Fourteen people from a Bronx church, the Joy Fellowship Christian Assemblies, were on their way to a church event near Schenectady when the tire burst and the van hurtled out of control on the Thruway near Woodbury, about 55 miles from New York City. The van rolled over into the grassy median, and several passengers were ejected.
Bishop Simon White, his wife and four others died. Eight others were injured.
Statistics from the National Highway Traffic and Safety Administration show there were 1,090 fatalities between 1997 and 2006 in 15-passenger vans, 688 of those in rollovers.
"They knew they were unstable and could roll over," Claybrook said.
Claybrook's 2002 letter to the NHTSA, which accompanied Public Citizen's report, noted that because such vans are often used by "churches, schools, sports teams, and eldercare centers ... the crashes that occur are often crushing to entire organizations. The manufacturers and NHTSA share a special obligation to protect the public from such concentrated pain."
It suggested that manufacturers retrofit such vans with four tires rather than two on each rear axle to improve stability.
Neither the manufacturers nor NHTSA imposed such a requirement.
However, NHTSA has issued safety recommendations for using a 15-passenger van, including checking tires and tire pressure, using drivers with specific training on the vans and seating people near the front when the van is not full.
Henry Jasny, general counsel to Advocates for Highway and Auto Safety, said the 15-passenger vans are "inherently unsafe."
"They have a high center of gravity to start with, and when they're fully loaded it's even higher, so they have a tendency to roll over," Jasny said Monday.
He said any obstruction that causes a wheel to rise off the road puts the van at risk.
A blown tire, he said, "unbalances the vehicle. The blown tire is lower, even just a few inches, and the load shifts toward that point. That shift of weight can be enough to roll it over."
If the load includes passengers who aren't wearing seat belts — like most of the passengers in the van that crashed Saturday — there's even more of a weight shift, Jasny said.

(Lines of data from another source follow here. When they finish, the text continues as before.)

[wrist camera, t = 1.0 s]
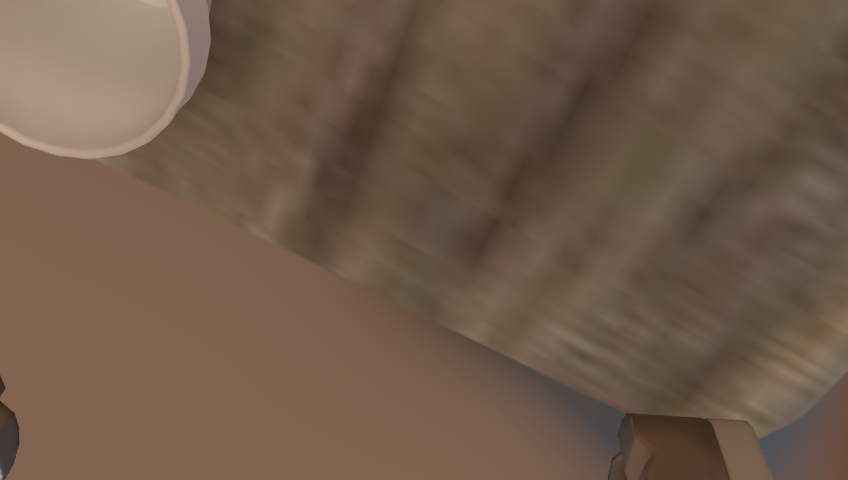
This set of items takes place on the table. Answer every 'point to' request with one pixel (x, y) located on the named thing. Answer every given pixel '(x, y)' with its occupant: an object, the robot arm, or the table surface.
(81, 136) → the flower pot
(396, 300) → the table surface
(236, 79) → the table surface
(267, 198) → the table surface
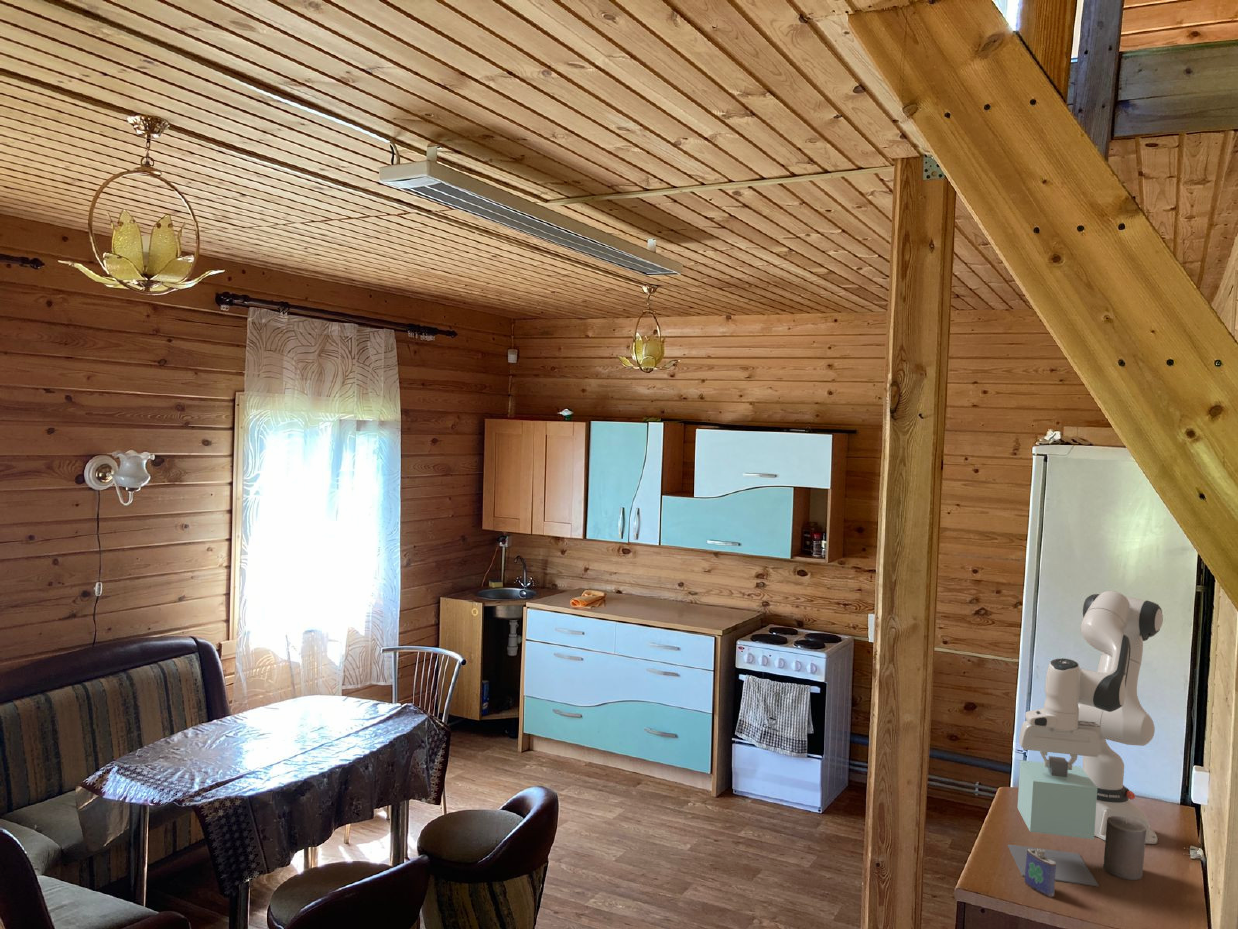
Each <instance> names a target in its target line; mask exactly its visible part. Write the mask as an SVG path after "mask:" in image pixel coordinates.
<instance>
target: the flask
mask: <svg viewBox="0 0 1238 929" xmlns="http://www.w3.org/2000/svg"><path fill="white" fill-rule="evenodd" d="M1041 849H1042V848H1040V849H1037V851H1039V852H1037V851H1036V849H1028V850H1027V857H1026V869H1025V877H1024V882H1023V883H1024V884H1025V885H1027V887H1028V888H1030V889H1032V890H1034V891H1036V892H1037V893H1039V894H1041V895H1042V896H1044V897H1047V898H1051V899H1052V898H1054V897H1055V883H1056V881H1055V872H1056V862H1054V861H1052V860H1050V859H1048V858H1046V857H1044V856H1043V855H1044V853H1045V851H1044V850H1043V851H1042V850H1041Z"/></svg>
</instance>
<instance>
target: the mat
mask: <svg viewBox="0 0 1238 929" xmlns="http://www.w3.org/2000/svg"><path fill="white" fill-rule="evenodd" d="M1007 847H1008V849H1009V851H1010V854H1011V856H1012V858H1013V860H1014V861H1015V864H1016V866H1017V869H1018V870H1019V873H1020V875H1021V877H1024V878H1025V869H1026V857H1027V850H1028V849H1036V851H1037V849H1041V850H1042V851H1043V850H1044V851H1045V853H1044V855H1043V856H1044V857H1046V858H1048V859H1050V860H1052V861H1054V862H1056V872H1055V882H1063V883H1069V884H1078V885H1084V886H1091V887H1092V886H1093V887H1099V886H1100V885H1099V883H1098V882H1097V880H1096V879H1095V877H1094V875H1093V874H1092V872H1091V871H1090V869H1089V868H1088V866H1087V864H1086V863H1085V861H1084V860H1083V858H1082V857H1081V855H1080V854H1079V852H1078V853H1077V852H1069V851H1062V850H1054V849H1048V848H1040V847H1031V846H1024V845H1015V844H1007ZM1037 852H1039V851H1037Z"/></svg>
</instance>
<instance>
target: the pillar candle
mask: <svg viewBox="0 0 1238 929" xmlns="http://www.w3.org/2000/svg"><path fill="white" fill-rule="evenodd" d="M1145 838H1146V826H1145V825H1144V824H1143V823H1141V822H1139V821H1136V820H1134V819H1131V818H1127V817H1123V816H1111V817H1108V819H1107V827H1106V840H1104V841H1105V842H1104V856H1103V865H1102V868H1103V870H1105V872H1107V873H1108V874H1110V875H1112V876H1114V877H1117V878H1121V879H1124V880H1129V881H1136V880H1137V881H1138V880H1141V879H1142V878H1143V873H1144V863H1145V862H1144V861H1145V848H1146V843H1145Z"/></svg>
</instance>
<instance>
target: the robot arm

The National Transportation Safety Board issued a 2002 report on van rollovers after studying 20 years' worth of crashes, spokeswoman Bridget Serchak said Monday. It concurred that fully loading such vans affected safety.
"The rollover rate for fully loaded or nearly loaded 15-passenger vans is about three times the rollover ratio of vans with fewer than five passengers," the report said.
It also found that increasing the number of passengers and the speed "consistently predict the increased likelihood of 15-passenger van rollover."
Ford said Monday that state and federal data indicate other types of vehicles "also show increased rollover rates with loading." Spokesman Wes Sherwood said that buyers of Econolines get tips to avoid rollovers in their owner guides and that the driver-side visor carries a warning about an increased risk of rollovers.